Thu | Jan 18, 2018

Portia pathetic and painful

Published:Sunday | April 3, 2016 | 12:00 AM
Peter Bunting, if he decides to throw his hat into the ring, will have to take heed of Portia Simpson Miller’s warning last week that her rivals challenge her at great risk.

Given the choice between exercising patience with a Jamaica Labour Party (JLP) Government that has been in office for a little over a month and an opposition leader whose story about her party's recent defeat seems conveniently made up, I am willing to give the JLP more time to get its act together.

Granted, I know that the JLP's $1.5-million non-tax package is of more import to those who would be affected. The finance ministry will have to be very creative in 'conjuring up' that package, as there will soon develop a correlation between the delays in implementing it and the JLP's electoral viability.

That said, when I listened to the former prime minister, Portia Simpson Miller, speaking to ace journalist Emily Crooks, I was not the least bit surprised at Portia using the 'no one asked me' excuse for not once having a one-on-one interview with her country's press before The Sunday Gleaner's Erica Virtue shortly before the election.

I may not have got the specific excuse correct, but I expected an excuse of sorts. How else could one explain such politically bizarre behaviour where the leader of the country's government withdraws from direct political discourse and still expects her star power to be maintained.

One would have hoped for more artistry and drama in fashioning that poor excuse. Certainly, the former prime minister could have mounted a believable case among the religiously inclined that it was God who had told her to tell the people that she was 'working, working and working'.

Attached in the direct instruction from the man in the skies was that the people be told that she had no intention to 'talk herself out of power', as she actually said early in the administration in 2012. In any case, it would be the same God who had personally spoken to her and assured her that He would guarantee her every win.

Even with just my writing alone where I said that the then prime minister had dubiously created a world record in becoming the longest-serving leader elected in a democracy with no interviews to her credit, that should have moved her handlers to tug at her to arrange a one-on-one.

Knowing the PNP president and former prime minister, we can attempt to recreate what was likely closer to reality. When Riverton burned and poisoned the skies from St Thomas to Clarendon, I am certain that her communications people would have wanted her to speak to the nation and face her country's press. Then maybe one would have said it would be pointless to ask her to do so, as it was known that policy discussions were one of her weak areas.

On Emily Crooks' radio programme, it was again evident that Portia, on her own with a journalist, was touch-and-go. Portia sounded uncomfortable. Would having her address the Riverton City fire in a sit-down interview with two or three journalists create the fuel that could have made a bad situation worse?

The former prime minister was most unconvincing.







The extent to which the former prime minister has now decided to give a one-on-one interview and mount an argument that stretches the truth-o-metre has to be seen as indicative of the words she had used while she was prime minister.
----
■ **What to do**
a) Repeat the part of the column on Portia Simpson Miller starting at "On Emily Crooks'" and ending at "was most unconvincing.".
b) Go on with the column on Portia Simpson Miller from the point where it stops.
The records after this column are separate material and have nothing to do with it.

■ **Given data**
----
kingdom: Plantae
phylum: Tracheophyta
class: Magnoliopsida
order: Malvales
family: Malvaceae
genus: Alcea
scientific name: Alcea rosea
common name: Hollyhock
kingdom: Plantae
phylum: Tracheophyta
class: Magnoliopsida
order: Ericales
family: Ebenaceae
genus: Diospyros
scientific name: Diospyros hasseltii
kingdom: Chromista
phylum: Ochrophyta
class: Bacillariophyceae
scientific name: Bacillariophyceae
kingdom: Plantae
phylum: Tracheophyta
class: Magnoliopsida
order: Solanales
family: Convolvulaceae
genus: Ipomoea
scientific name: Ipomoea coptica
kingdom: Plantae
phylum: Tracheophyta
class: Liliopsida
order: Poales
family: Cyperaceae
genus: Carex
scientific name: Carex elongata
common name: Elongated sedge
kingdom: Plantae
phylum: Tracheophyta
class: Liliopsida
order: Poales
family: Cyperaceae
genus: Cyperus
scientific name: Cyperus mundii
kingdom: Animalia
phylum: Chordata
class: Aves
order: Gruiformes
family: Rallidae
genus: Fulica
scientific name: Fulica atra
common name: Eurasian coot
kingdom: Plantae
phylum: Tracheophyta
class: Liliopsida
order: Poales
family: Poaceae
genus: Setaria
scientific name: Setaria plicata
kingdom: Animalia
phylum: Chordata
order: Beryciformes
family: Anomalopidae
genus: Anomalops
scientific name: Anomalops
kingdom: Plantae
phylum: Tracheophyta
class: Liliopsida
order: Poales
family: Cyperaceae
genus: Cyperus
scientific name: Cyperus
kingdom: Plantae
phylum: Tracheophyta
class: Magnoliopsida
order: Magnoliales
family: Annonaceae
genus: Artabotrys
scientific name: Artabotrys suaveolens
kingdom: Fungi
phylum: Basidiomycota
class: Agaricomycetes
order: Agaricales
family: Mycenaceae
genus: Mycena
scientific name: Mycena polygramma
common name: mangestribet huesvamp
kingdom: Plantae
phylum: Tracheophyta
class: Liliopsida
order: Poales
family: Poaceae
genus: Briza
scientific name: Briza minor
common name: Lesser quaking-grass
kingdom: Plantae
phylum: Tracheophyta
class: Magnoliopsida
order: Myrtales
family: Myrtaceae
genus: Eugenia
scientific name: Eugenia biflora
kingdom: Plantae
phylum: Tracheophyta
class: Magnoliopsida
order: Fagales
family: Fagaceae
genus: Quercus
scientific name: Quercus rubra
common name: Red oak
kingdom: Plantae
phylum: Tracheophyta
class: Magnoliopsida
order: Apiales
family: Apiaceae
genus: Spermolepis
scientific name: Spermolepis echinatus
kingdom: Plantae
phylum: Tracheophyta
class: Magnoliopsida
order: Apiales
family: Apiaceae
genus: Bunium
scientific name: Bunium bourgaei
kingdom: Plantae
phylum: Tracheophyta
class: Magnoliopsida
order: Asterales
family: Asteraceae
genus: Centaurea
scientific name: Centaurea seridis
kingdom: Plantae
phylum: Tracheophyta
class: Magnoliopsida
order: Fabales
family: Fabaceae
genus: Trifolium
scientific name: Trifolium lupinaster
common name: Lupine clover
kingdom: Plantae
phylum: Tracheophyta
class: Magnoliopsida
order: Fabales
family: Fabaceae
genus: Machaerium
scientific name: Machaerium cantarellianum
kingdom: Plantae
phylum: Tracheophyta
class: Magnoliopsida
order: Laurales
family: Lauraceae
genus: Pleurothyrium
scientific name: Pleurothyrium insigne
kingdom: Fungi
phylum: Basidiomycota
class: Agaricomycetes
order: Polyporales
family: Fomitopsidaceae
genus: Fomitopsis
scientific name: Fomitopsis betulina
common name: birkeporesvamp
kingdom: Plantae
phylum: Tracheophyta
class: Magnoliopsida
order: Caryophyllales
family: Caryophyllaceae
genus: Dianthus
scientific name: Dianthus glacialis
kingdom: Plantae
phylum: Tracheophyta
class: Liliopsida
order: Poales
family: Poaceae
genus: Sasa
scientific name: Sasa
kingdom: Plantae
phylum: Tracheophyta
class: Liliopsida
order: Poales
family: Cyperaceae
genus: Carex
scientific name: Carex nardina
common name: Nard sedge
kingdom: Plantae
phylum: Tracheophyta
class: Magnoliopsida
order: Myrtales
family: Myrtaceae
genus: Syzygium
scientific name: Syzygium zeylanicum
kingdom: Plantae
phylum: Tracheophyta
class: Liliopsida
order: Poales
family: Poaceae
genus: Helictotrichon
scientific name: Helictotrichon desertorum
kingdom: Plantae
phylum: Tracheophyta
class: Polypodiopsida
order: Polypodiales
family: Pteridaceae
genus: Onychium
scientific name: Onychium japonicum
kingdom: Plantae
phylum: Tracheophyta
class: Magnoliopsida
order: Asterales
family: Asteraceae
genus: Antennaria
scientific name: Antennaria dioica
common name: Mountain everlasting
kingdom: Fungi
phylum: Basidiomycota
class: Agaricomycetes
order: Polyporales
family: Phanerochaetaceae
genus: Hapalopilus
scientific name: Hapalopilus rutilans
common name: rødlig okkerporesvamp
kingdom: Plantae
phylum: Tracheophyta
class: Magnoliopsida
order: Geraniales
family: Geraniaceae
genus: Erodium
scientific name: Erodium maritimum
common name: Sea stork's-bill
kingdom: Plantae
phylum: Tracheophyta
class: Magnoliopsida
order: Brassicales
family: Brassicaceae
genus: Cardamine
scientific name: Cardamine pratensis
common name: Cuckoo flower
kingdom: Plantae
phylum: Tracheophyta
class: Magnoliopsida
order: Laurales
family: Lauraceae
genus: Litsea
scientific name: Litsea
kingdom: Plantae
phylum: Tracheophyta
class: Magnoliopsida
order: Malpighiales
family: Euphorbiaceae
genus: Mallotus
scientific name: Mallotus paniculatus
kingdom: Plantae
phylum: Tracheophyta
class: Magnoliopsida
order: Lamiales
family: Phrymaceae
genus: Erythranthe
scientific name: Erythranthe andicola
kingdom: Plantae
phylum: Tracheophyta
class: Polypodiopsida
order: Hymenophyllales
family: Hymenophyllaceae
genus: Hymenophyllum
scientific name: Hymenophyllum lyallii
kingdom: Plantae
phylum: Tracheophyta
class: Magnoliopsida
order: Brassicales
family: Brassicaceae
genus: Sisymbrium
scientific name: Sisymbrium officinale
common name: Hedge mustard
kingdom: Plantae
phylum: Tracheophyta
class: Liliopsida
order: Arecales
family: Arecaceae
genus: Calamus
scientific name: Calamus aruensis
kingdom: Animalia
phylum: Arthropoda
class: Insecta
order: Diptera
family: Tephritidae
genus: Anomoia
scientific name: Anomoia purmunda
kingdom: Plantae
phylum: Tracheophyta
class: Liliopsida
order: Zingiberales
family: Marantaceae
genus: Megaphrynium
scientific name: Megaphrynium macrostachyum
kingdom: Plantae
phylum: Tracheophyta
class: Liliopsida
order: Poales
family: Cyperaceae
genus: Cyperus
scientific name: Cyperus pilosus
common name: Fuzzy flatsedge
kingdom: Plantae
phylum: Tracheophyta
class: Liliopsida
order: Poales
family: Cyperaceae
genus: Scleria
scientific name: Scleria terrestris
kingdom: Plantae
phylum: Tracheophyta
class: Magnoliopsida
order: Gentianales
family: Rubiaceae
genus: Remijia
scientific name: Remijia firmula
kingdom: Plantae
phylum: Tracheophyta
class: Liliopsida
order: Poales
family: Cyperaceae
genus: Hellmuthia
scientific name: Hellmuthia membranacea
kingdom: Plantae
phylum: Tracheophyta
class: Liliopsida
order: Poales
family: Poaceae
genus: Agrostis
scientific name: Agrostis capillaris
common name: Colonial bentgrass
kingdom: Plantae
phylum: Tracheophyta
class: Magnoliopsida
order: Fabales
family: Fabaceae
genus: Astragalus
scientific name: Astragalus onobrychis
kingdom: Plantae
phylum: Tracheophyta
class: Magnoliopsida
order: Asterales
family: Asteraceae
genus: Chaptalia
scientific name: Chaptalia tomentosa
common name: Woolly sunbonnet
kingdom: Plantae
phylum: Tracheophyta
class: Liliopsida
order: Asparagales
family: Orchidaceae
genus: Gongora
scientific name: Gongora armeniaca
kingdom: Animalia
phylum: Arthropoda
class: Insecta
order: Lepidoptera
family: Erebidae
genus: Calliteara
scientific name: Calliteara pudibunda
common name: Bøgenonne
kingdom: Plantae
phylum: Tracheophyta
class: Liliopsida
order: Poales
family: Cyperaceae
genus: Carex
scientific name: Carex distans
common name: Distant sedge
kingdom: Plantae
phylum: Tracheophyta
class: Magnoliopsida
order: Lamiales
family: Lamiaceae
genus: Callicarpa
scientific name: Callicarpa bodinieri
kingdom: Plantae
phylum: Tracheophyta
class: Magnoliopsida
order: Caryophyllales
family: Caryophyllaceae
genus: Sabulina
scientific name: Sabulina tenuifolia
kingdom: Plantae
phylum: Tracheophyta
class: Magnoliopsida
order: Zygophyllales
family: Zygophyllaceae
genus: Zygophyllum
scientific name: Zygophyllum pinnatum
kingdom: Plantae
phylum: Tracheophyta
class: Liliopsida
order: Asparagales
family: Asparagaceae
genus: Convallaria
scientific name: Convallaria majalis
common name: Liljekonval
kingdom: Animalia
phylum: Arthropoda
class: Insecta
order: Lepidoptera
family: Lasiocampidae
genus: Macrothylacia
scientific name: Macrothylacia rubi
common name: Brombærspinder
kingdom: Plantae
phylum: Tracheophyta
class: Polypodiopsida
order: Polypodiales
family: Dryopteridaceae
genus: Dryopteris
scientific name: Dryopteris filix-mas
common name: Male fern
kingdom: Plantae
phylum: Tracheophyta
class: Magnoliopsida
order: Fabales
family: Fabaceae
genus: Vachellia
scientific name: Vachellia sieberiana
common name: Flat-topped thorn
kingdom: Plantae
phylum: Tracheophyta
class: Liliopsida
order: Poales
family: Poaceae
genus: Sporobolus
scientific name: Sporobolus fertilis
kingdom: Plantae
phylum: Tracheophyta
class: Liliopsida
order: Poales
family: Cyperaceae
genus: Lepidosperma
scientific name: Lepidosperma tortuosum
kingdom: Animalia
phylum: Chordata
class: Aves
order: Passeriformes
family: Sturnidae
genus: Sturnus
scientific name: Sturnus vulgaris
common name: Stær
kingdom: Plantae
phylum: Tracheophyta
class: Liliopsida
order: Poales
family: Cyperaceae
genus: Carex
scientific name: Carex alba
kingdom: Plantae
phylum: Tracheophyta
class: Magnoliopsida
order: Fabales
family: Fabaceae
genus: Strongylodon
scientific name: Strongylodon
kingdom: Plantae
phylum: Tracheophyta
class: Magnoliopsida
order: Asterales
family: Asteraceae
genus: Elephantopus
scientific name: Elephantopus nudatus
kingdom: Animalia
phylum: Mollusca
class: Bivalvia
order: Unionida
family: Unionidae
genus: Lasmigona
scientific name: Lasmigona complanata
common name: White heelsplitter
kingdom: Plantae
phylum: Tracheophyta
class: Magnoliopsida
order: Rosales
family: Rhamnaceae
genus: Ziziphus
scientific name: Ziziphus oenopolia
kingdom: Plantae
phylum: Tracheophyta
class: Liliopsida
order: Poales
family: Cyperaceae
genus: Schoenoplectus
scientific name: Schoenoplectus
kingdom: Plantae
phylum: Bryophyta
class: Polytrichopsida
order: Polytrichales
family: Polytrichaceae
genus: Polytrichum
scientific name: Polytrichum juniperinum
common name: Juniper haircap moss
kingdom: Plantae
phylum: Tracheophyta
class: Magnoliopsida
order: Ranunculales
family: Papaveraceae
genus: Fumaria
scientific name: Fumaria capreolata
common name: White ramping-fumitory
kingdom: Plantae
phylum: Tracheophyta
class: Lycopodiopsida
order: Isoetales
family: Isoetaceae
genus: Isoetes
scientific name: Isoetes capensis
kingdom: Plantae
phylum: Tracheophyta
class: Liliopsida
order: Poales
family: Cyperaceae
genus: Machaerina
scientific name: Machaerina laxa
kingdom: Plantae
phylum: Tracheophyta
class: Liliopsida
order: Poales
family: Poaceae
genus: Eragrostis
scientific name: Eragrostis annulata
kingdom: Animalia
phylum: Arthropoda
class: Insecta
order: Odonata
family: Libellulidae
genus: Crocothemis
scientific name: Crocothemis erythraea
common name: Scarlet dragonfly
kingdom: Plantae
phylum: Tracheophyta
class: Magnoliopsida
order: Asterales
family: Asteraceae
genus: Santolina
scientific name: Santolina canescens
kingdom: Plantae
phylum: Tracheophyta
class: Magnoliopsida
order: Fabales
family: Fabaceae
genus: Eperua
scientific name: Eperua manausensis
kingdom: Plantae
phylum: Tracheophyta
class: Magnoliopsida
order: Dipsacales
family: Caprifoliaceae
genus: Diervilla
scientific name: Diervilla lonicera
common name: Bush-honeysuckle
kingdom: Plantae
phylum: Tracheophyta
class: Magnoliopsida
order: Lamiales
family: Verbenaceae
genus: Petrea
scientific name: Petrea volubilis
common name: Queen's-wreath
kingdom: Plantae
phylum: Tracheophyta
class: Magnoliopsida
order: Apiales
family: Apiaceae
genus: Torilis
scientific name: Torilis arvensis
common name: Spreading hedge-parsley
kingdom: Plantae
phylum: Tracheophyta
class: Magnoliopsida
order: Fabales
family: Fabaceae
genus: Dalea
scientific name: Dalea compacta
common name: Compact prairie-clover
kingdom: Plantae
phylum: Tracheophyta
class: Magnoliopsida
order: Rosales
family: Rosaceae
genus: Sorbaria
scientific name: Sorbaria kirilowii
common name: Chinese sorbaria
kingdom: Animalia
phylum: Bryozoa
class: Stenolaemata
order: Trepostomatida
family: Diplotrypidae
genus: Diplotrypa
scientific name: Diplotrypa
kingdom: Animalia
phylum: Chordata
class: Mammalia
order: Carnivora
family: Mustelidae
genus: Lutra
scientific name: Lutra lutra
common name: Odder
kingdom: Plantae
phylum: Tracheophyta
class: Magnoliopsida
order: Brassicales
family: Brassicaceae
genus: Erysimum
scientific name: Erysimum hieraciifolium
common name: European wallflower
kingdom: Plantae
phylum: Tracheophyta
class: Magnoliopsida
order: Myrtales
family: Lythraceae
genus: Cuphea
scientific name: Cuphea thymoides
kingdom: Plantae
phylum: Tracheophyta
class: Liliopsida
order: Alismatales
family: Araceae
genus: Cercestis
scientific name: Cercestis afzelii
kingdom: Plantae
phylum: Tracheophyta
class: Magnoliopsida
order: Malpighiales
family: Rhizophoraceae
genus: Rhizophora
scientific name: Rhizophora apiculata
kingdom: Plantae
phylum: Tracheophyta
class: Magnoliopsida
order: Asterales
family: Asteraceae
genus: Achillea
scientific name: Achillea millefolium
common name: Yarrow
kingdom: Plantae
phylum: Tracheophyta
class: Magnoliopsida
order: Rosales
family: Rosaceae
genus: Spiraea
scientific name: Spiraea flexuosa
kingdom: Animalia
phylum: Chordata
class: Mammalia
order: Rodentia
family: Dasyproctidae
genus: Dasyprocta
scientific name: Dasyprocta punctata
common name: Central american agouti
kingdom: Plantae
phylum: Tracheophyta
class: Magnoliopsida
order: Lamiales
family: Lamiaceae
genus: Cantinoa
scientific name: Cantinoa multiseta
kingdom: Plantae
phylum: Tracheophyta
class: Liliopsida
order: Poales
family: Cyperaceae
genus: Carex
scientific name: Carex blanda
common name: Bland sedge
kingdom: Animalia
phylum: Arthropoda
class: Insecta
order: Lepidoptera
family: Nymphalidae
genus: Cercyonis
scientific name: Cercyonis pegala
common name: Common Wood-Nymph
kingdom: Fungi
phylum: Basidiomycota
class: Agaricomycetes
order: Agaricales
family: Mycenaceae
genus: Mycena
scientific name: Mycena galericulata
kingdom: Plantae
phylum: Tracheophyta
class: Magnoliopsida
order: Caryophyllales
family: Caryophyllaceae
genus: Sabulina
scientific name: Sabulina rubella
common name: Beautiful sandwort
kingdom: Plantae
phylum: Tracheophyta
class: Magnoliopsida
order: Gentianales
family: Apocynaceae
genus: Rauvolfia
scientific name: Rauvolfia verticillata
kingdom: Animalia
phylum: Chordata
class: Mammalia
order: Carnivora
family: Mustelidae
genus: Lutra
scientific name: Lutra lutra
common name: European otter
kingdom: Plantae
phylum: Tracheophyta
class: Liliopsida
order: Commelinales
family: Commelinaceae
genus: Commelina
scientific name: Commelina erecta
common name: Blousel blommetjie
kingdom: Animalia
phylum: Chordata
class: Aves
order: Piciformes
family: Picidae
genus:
----
■ **Answers to the exercises**
a)
On Emily Crooks' radio programme, it was again evident that Portia, on her own with a journalist, was touch-and-go. Portia sounded uncomfortable. Would having her address the Riverton City fire in a sit-down interview with two or three journalists create the fuel that could have made a bad situation worse?

The former prime minister was most unconvincing.

b)
I am positive that when the Julian Robinson-led committee presents its report listing key reasons why the PNP lost, failure to adequately and timely respond to scandals (thus worsening them) will occupy a top spot.

If we recall, it took the then prime minister about 10 days to respond to the Riverton City fire, and when she did, it was most embarrassing. She said that Jennifer Edwards, who was then National Solid Waste Management executive director, did not deserve firing, as she did not personally set the fire. Whew!

The PNP has already begun to salivate at the prospects of the JLP's no-tax package being derailed. If that party really wants genuine renewal, it has a duty to question the continued viability of the PNP president, especially as her recent opening up has revealed more leadership flaws than she cared to expose.

How can the Opposition PNP go forward and force the JLP into an early election if it is going to do so with the same leader who took the party to its first one-term loss and one that is so flawed in leadership qualities?

I was blown away when Portia gave the impression that she would have had no problems with debating Andrew Holness, but it was her handlers who made the decision for her to opt out of debating. Say what, Portia!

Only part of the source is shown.